特に葉酸を大量に摂取するために、ほうれん草をつかったレシピを数多くつくるようになった。調理は主に僕の担当なんだけど、僕は基本サプリとかあまり信用していない。だから葉酸料理の開発にのりだした。

定番のお浸しからはじまり、お味噌汁、オムレツ、パスタ、バターソテー、胡麻和え。

数えてもキリがないくらいのほうれん草レシピを毎日つくった。そして毎日食った。

 

そして一緒に散歩する機会を増やした。 

結婚するまでは運動バリバリやってた僕だったが、結婚後はさぼりすぎてメタボになりつつあったため、「運動しないものに運動する精子は宿らない」なんてアホなことを言っては運動をするようになった。

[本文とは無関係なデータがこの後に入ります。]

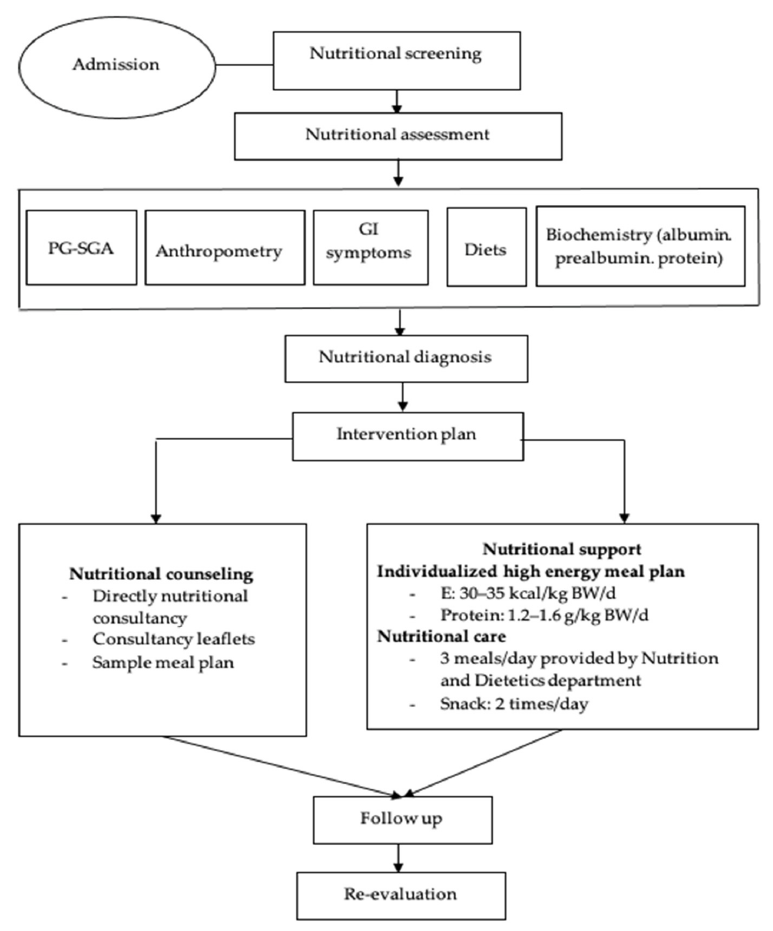
Figure 2. The process diagram of nutritional intervention for intervention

それくらい、キチンと動く精子に憧れてたんだ。マジな話で。

 

散歩しながらいろんなことを話し合った。

僕は仕事の悩みやこれからやりたいこと。彼女は体調の変化や職場の話、趣味のマラソン、ヨガ教室の生徒さんのことなど、ほんとくだらないことをいっぱい話し合った。

僕たち夫婦は他の夫婦とくらべても会話が多いほうだとおもうけど、それでもそれ以上話す必要を感じた。そのくらいホルモン剤を飲んでいる時期の彼女のメンタルは不安定だった。

だって突然泣いたりするんだよ、訳もなく。

心配になるでしょ、当たり前にさ。

 

ま、そんな日々を送るうちに二月はあっという間に過ぎ去り、梅の花が咲きはじめ、僕は三回目の精子検査を迎えることになったんだ。